Loving My Skills
May 15, 2025- Thursday
The Topic is “I am Good at what I Love. I don’t love all that I’m good at.”
This subject is one of great conflict for me. I spent 40 years as a Registered Nurse. This is the profession I know God wanted me in. I had the people skills needed to work with patients in need. I was equipped with good critical thinking skills to respond well in emergent situations or complex situations. As a healthcare manager, I worked as a servant leader and created positive work environments which I know was all part of my mission. I always had very low turnover rates in my departments. I was very good at it. For the majority of the time, I didn’t like it.
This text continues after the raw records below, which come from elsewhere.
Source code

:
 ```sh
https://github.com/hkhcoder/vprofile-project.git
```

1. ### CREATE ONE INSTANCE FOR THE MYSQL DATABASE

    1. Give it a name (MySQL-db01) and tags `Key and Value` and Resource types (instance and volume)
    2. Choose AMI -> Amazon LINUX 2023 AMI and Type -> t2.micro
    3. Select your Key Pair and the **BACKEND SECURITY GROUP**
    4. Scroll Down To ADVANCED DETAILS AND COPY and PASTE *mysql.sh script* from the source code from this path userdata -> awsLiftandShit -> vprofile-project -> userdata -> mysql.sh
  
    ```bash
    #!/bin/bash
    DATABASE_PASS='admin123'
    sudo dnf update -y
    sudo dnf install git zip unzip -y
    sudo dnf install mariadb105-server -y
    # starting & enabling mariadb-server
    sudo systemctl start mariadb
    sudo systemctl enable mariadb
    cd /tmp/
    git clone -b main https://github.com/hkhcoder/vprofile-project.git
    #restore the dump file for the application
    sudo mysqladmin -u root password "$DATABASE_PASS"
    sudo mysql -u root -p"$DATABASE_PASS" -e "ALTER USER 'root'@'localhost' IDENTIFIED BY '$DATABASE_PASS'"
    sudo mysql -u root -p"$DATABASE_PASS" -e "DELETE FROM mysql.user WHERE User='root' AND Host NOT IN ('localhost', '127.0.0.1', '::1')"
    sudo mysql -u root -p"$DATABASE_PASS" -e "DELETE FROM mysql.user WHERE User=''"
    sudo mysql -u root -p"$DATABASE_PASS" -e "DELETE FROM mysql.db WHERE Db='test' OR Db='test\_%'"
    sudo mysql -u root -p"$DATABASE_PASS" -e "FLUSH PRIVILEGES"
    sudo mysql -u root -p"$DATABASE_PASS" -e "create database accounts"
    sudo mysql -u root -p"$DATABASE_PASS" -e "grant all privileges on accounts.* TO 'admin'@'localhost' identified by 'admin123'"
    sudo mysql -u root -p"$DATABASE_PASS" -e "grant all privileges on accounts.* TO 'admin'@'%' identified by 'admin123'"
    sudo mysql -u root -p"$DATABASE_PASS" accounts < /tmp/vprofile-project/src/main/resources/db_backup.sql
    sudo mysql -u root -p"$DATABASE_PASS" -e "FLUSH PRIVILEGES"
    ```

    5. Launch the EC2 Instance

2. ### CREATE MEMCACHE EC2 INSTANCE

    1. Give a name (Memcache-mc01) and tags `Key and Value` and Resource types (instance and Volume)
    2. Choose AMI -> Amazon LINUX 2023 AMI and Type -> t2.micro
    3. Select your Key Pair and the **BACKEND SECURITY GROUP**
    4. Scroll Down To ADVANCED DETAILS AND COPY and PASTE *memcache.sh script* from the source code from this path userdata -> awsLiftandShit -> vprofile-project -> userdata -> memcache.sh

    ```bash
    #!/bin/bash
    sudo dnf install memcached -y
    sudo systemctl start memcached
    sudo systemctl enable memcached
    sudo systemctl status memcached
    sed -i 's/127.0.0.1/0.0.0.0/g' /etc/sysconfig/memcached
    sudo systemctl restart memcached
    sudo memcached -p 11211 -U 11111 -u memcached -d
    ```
I hated the corporate environment and all the useless corporate games, and I could not get out of the profession fast enough. I found ways to tolerate the profession and ended up in IT which helped my tolerance, but I have not missed any part of the profession I was well equipped by God to work.
I really liked sport and more specifically, football. My dad took that away from me and I didn’t fully realize I could have moved to baseball because I didn’t know people involved with baseball. I wasn’t allowed to fully participate. I really resent that. I know I would have been very good.
Music filled my athletic gap and, using 20-20 hindsight, I know I was never as good as I thought I was. I was given many opportunities at church and school to use my voice and music skills, and band and choir were the groups I associated. That wasn’t where God wanted me professionally. I didn’t want to devote myself to opera which is where my vocal professors wanted me. I would not have been able to make a good living in music and my skills were mediocre at best.
The other area I tried to move to in healthcare was education. I found myself repeatedly in my career being in educational situations. I was continually finding myself in situations where I was teaching staff, patients, and other colleagues. I actually moved into healthcare education to teach the use of the emerging electronic health record and further develop the electronic health record to make it health care professional friendly, not information technology professional friendly.
My leadership skills eventually moved me back into management, but I continued to teach. I think I would have really enjoyed being a history teacher in college because I enjoyed history and the humanities. Those are areas I found it easy to find the initiative to study but again, I suffered from not having any mentors or guidance to help me determine what was best for me. I say that while saying I do know God wanted me as a nurse and I did well in that profession although I didn’t really like it. The bottom line is this; I have used the skills God gave me to do what God wanted me to do so I’m good with that.